I might have been a bit harsh.

Now that my eldest daughter has an ETSB laptop of her own, all I can say is "neato."

I still have concerns about the program, which goes by the moniker "Eastern Townships School Board Dennis McCullough Initiative Enhanced Learning Strategy" or ETSBDMIELS for short. I wonder about costs, effectiveness, the devil's handiwork, and all that.

But I have temporarily set aside those concerns because the laptop is just so shiny and cute. I just want to hug its little hard drive.

Emily received her Apple iBook at Alexander Galt a couple of weeks ago along with her fellow Level 2 students. The session included a brief demonstration where I was immediately impressed by the school's wireless connection speed and how quickly the students figured out one of the iBook's most important applications: playing music.

That's not the reason for the laptop program, of course. The iBooks are important tools for conducting classroom research, taking notes, and having something to gloat about with friends in the French system.

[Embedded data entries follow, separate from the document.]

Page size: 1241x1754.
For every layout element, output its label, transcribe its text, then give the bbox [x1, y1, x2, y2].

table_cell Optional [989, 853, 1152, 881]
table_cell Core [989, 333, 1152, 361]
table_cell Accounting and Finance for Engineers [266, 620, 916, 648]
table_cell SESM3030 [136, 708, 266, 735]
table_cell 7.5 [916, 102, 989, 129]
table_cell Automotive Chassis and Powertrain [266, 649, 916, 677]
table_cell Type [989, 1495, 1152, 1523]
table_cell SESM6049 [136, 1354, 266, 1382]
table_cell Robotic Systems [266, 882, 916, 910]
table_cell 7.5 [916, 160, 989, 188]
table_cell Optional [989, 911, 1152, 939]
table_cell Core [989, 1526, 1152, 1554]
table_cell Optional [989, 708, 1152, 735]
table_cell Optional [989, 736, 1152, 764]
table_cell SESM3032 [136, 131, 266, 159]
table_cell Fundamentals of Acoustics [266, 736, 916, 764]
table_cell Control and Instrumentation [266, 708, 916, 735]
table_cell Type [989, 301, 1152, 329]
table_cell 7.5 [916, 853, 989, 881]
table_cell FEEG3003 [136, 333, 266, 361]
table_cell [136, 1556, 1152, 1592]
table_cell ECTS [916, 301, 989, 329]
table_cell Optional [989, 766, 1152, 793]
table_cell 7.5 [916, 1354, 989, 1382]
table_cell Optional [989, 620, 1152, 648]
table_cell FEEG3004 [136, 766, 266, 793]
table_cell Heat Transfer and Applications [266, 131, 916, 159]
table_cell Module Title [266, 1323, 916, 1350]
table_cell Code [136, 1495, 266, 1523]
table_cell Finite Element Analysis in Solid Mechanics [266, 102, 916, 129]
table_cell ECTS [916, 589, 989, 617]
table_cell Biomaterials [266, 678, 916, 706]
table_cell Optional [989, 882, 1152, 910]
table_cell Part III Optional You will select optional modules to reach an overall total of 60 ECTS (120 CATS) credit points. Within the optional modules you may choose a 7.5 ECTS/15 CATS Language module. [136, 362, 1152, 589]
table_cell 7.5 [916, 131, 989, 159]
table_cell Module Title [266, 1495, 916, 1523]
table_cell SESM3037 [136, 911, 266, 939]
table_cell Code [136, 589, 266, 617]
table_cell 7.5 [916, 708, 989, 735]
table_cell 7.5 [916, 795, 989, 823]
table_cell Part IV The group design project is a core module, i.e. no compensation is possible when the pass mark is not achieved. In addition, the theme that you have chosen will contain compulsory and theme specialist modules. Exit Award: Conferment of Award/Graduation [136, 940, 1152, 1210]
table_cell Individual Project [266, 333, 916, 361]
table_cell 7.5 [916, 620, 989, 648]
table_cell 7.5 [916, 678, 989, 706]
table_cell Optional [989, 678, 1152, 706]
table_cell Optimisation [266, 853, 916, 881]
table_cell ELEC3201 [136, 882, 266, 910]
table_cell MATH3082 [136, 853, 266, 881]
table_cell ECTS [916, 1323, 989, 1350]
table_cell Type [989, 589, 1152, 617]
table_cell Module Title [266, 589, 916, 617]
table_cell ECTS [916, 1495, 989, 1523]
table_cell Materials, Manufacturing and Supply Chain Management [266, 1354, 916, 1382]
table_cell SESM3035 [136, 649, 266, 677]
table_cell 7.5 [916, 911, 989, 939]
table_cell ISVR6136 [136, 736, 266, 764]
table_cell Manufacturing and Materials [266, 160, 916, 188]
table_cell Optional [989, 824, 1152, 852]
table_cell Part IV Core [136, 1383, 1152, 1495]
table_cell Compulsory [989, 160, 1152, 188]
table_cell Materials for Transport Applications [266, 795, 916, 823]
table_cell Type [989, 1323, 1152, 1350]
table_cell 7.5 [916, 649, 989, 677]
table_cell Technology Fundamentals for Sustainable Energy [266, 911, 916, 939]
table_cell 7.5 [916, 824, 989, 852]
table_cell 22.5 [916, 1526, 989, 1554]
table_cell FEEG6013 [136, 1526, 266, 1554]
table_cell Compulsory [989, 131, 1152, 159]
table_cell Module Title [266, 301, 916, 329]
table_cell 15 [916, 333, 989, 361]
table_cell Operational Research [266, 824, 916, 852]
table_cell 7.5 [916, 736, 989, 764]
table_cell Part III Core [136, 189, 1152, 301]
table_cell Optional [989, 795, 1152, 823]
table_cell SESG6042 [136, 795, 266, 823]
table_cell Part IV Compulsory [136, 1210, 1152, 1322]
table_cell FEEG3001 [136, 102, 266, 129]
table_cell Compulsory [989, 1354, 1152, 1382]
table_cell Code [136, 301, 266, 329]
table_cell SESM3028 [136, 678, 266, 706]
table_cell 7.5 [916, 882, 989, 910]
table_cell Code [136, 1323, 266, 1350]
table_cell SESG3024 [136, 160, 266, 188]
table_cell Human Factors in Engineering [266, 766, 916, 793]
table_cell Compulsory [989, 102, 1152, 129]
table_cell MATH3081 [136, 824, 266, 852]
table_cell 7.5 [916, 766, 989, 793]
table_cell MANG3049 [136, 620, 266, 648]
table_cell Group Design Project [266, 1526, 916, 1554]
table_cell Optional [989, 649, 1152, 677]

Emily was actually in the French system until this year. She was forced to switch schools after Coll`ge des Ursulines closed here in Stanstead.

We settled on the English public school system (aka "The Return of the Traitors") for a number of reasons. The laptop initiative wasn't at the top of those reasons but it was a consideration, falling under the category "Cool Free Stuff."

The "free" part I'm still not 100 percent convinced of. The ETSB website assures me that it won't cost parents a cent but never says definitively where the money will come from. In fact many of the website's FAQs (frequently asked questions) feature FAAs (fairly ambiguous answers).

Last week, The Record reported that ETSB plans a "massive" fundraising campaign to pay for the program. Uh, I dunno but don't these types of fundraising campaigns usually hit upů parents?

This is like those chocolate bar sales to raise funds for school trips so that parents don't have to pay and then you end up purchasing $35 worth of bars from your own children who couldn't be bothered to sell any themselves, not to mention from the neighborhood kids who read the "sucker" sign above your front door.

(Oops, I fear I may have unleashed a flurry of laptop-related letters to the editor. Quick: diversionary tactic. "The Anglican Bishop of Quebec is a boogerhead." Whew, that ought to distract them.)

However, I put these misgivings aside. I also put aside my defensiveness upon reading on the website about certain media providing misleading information about the initiative (you can find it under the website heading "Liar, Liar, Pants on Fire").

I then found useful information on how to care for the Apple iBook and configure it for Internet use at home. There is even a 1-800 help-line for Windows users suffering right-click withdrawal.

It's wonderful to have an Apple in the house again. They've improved so much since the last time I worked with one. There are some new, very important features, like the way windows swoosh closed as if they're being sucked into a black hole. Then there are the gently soothing screen-savers featuring undulating nature scenes. Why, it's just like a life-insurance commercial.

I've already seen some of the benefits of the laptop. For instance, Emily no longer needs to write her school schedule in a book. Now she writes it on the computer. Nope, you can't stop progress.

I'm a kinder, gentler writer now, far more open-minded that I was back in the black-or-white days of editorial writing. I remain optimistic that the ETSBDMIELS will have tremendous benefits for each and every student.

What, do you really think I'm going to say something bad about the system that's grading my daughter?